This is a post in response to Thomas Hallgren’s post about Maven and P2 repositories. Thomas doesn’t seem to know about the indices that are being produced from Maven repositories today and how they are currently used. I thought I would share some information about the Maven ecosystem for those who aren’t familiar.
Maven Central has had an index for over two years. The index is created by Nexus-based technology, either the stand-alone tool or the server side application, and has been integrated in tools like Netbeans, IntelliJ, M2Eclipse, Archiva, Artifactory and obviously Nexus. It does get a little hard to track all those artifacts and driven by use cases over time we’ve adjusted how the index is produced. Here are a couple use cases that we’ve run across.
1) When Maven users are trying to create new projects with Maven we use a rapid prototyping system in called Archetype. In a nutshell it’s a Maven project in the form of a set of Velocity templates stored in a JAR. The JAR is deployed into a Maven repository made available to users for quickly starting new projects. How do users find the Archetypes? Inside M2Eclipse we make a query against the Nexus index to find all artifacts in the repository which have a Maven packaging of “maven-archetype”. Then what we have returned is a list of Archetypes that the user can select from to create a new project.
2) When users type in class name or import statement in M2Eclipse, the JAR that contains that class may not be present on the local system. We try and make it handy to find the required JAR by providing an easy way to search through the connected Maven repositories for the JARs that contain the given class.
For the indices to be truly useful you also have to allow for arbitrary information to be submitted to the index and then queried against. I want all artifacts produced by Jason on Monday’s for the last year which are API compatible with GAV, have 80% or greater code coverage and submitted after 1pm. Brian knows that I wake up from my nap at 1pm and after that is when I’m at my best. Ad hoc querying is very powerful and that power has not been lost on us.
Federated searching? Has also been done in Nexus for a long time. We have two implementations of the index which support federation: one using Lucene and one using RDF. Neither are perfect, but not terminal and they have existing querying languages which means we don’t have to invent another one. We currently use this to provide a unified searching mechanism across all the Maven repositories in the world that wish to participate via http://repository.sonatype.org. We not only group the searching across repositories but we can also order the search.
We also take into account other useful pieces of information in our indices like the presence of Javadoc JARs, source JARs, and PGP signatures. Makes it very nice in tooling to be able to dynamically search and pull these down for users. We also have class file information which allows us to do some pretty cool things as well like search for method signatures or other class information. We’ve been doing this for years as well.
What happens when these indices get really big? Well, we’ve run across that as well and you have to deal with the incremental publication and consumption of indices because you can’t have a million folks downloading whole index every time you update it. We learned this one the hard way. The index of Maven Central is actually the most requested artifact from Maven Central there is. We serve it out of S3 now.

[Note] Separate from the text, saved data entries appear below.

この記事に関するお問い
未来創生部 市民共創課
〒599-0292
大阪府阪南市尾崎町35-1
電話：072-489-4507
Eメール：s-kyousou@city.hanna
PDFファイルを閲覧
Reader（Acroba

P2 is not fast enough when dealing with large repositories because we needed to make modifications for it to work efficiently in Tycho which, as far as I know, is the first build system to publish and consume bundles from remote P2 repositories. Pulling in all the metadata into memory doesn’t work so well when you dynamically aggregate the metadata of many P2 repositories.
So there is certainly a lot of work to do but we’ve got the interoperability between P2 and Maven repositories covered. We also have the interoperability of P2, Maven, and OBR repositories covered because, of course, no system can live in a vacuum even if some of their developers might like to.